== PROBLEM STATEMENT ==
Retype the stretch of material from the line containing "Find regions matching" through the line containing "Find **left lung lower lobe**.", leaving out the pictures.

═══ GIVEN DATA ═══

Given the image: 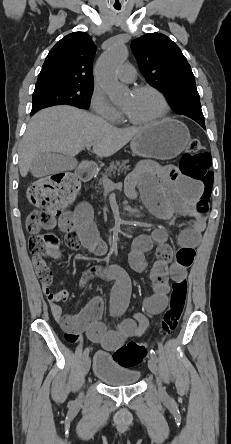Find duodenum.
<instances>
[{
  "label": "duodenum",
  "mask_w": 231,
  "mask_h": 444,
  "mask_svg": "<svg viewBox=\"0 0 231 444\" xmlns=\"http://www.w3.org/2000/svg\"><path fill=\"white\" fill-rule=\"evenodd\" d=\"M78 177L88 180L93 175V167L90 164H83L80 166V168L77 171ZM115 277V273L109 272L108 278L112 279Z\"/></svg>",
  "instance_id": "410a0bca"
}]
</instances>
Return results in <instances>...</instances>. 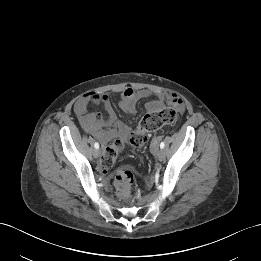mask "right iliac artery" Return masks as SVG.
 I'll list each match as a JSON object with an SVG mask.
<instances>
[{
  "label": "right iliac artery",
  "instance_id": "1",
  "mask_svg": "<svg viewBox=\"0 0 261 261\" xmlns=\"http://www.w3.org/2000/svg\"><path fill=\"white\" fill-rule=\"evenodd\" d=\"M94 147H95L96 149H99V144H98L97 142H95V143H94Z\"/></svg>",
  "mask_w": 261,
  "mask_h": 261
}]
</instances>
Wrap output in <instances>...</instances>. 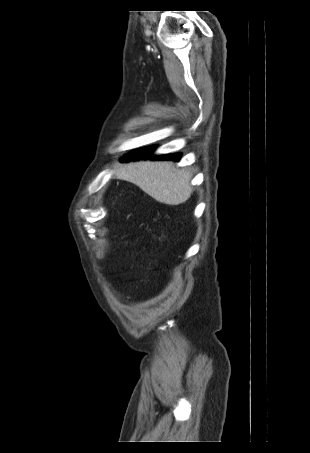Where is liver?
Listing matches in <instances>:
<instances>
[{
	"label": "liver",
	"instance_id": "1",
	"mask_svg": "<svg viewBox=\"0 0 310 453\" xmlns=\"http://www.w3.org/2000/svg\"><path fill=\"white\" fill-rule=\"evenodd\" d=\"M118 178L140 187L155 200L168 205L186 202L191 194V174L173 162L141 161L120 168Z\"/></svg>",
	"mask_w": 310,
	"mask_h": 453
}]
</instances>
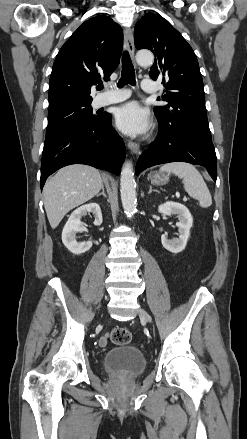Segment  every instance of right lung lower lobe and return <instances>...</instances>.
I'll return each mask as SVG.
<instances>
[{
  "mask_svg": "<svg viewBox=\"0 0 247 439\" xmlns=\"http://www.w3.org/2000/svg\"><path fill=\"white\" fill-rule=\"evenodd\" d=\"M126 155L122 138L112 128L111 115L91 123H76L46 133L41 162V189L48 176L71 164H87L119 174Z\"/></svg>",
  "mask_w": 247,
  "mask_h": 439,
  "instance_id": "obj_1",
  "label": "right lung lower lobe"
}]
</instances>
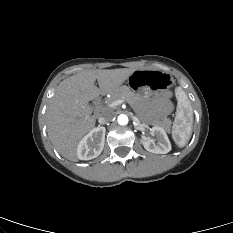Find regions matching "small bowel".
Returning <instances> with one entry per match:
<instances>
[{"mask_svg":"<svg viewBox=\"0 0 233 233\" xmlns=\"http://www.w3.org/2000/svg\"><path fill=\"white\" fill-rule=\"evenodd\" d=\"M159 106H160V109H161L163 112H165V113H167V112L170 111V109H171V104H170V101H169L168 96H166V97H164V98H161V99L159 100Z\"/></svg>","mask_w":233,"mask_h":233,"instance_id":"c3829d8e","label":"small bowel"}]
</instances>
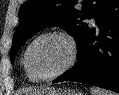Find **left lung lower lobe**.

═══
═══ GIVEN DATA ═══

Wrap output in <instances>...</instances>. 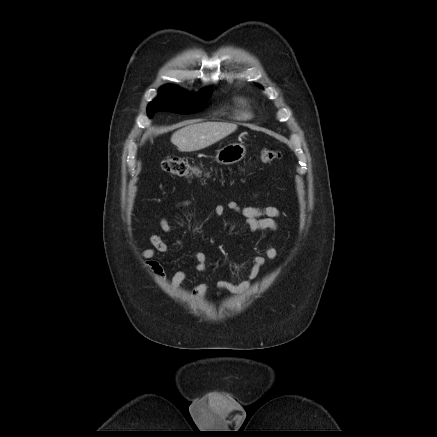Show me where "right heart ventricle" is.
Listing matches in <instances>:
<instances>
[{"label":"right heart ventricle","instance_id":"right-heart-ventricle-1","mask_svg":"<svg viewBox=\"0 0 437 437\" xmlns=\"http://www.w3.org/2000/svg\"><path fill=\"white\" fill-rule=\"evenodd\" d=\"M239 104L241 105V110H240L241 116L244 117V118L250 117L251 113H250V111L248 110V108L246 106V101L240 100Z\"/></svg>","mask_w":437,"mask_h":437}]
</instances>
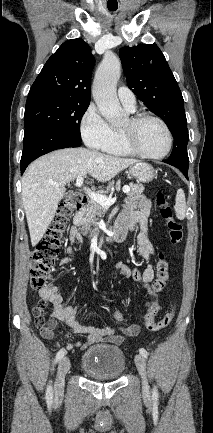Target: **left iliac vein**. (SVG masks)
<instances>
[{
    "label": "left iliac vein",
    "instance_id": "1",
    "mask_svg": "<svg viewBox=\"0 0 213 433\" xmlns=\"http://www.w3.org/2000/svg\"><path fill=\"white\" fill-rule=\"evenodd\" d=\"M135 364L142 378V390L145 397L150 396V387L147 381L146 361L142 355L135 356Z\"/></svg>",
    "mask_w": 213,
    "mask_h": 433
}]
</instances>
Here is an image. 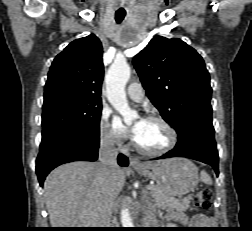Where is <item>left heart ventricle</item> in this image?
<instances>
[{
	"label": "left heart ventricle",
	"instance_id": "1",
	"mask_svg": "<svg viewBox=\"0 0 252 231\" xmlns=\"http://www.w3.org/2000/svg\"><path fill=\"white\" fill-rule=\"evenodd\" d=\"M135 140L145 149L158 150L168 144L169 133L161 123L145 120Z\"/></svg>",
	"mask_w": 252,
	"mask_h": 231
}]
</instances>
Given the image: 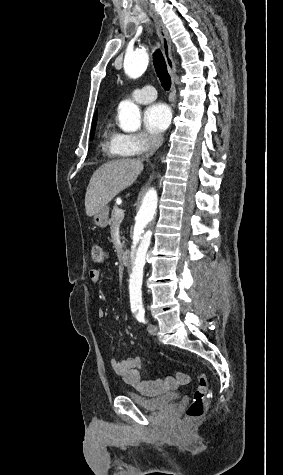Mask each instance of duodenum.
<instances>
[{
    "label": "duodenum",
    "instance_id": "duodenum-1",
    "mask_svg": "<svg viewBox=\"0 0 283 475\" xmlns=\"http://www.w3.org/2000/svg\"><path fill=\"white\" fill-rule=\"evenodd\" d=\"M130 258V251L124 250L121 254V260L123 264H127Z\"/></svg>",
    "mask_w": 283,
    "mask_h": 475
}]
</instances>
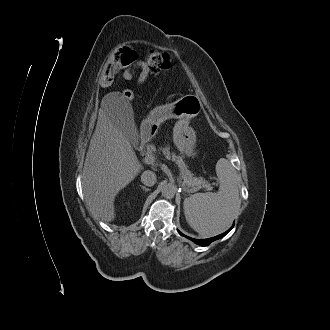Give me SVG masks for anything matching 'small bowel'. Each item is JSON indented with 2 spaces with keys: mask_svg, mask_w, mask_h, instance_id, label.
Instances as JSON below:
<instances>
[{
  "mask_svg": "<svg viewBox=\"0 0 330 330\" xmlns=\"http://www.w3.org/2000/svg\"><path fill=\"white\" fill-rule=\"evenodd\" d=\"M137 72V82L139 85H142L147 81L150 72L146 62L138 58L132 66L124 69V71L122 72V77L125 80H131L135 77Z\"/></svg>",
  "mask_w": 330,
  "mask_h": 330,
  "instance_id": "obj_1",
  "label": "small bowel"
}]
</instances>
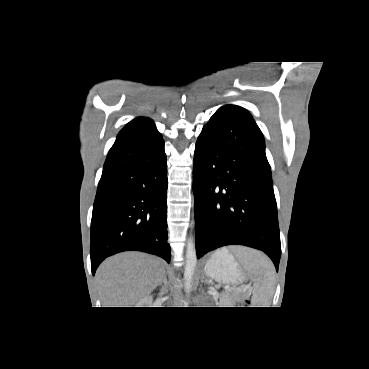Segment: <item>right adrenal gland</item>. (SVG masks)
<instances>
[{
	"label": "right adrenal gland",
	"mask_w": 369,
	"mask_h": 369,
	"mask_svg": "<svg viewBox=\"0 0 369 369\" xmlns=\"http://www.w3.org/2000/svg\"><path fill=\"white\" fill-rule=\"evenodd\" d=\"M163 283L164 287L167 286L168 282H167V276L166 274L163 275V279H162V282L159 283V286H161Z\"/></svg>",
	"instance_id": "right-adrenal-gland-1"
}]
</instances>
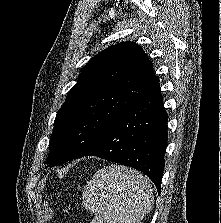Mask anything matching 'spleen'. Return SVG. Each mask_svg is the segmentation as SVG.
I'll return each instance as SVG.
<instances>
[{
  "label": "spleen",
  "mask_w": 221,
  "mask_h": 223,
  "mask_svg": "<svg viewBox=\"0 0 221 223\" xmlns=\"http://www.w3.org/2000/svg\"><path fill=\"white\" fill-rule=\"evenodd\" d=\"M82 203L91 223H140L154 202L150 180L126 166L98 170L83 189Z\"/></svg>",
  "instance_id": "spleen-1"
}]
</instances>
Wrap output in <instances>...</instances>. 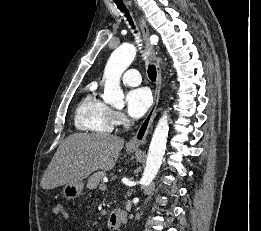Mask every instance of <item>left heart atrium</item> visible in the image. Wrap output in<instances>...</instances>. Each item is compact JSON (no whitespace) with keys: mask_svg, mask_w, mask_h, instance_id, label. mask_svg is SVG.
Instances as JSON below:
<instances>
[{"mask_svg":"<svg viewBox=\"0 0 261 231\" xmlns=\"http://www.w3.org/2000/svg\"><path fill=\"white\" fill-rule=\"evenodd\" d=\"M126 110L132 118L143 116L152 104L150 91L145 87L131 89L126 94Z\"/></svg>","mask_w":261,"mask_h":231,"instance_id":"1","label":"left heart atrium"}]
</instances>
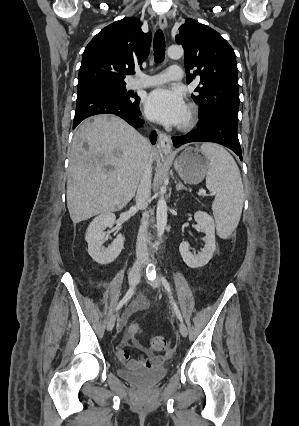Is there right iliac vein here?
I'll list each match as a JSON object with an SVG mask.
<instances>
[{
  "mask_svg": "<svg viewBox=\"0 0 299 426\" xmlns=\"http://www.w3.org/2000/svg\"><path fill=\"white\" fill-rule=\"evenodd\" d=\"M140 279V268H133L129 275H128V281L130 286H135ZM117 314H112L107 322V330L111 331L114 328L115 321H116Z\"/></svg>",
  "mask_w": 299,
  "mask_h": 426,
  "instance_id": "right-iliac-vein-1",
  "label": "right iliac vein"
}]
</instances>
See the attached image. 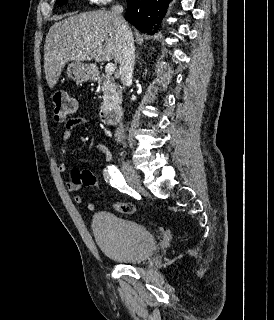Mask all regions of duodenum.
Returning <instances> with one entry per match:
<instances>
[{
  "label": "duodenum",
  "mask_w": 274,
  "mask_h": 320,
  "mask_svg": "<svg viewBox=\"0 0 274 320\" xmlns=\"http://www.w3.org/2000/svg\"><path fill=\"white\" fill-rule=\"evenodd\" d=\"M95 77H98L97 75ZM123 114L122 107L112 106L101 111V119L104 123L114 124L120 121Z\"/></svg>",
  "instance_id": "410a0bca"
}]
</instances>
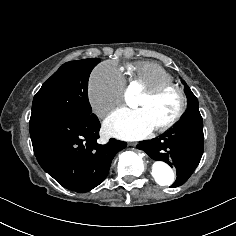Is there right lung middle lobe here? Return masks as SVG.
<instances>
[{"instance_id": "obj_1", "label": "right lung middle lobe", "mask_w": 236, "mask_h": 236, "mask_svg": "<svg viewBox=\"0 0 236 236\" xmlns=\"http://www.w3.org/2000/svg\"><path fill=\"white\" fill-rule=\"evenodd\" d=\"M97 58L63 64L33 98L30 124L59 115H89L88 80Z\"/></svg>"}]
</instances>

═══

== RESULT OF THE EXERCISE ==
Find regions matching "small bowel".
Returning <instances> with one entry per match:
<instances>
[{"mask_svg":"<svg viewBox=\"0 0 233 233\" xmlns=\"http://www.w3.org/2000/svg\"><path fill=\"white\" fill-rule=\"evenodd\" d=\"M159 106H160V109H161L163 112H165V113H167V112L170 111V109H171V104H170V101H169L168 96H166V97H164V98H161V99L159 100Z\"/></svg>","mask_w":233,"mask_h":233,"instance_id":"c3829d8e","label":"small bowel"}]
</instances>
Find **left lung lower lobe**.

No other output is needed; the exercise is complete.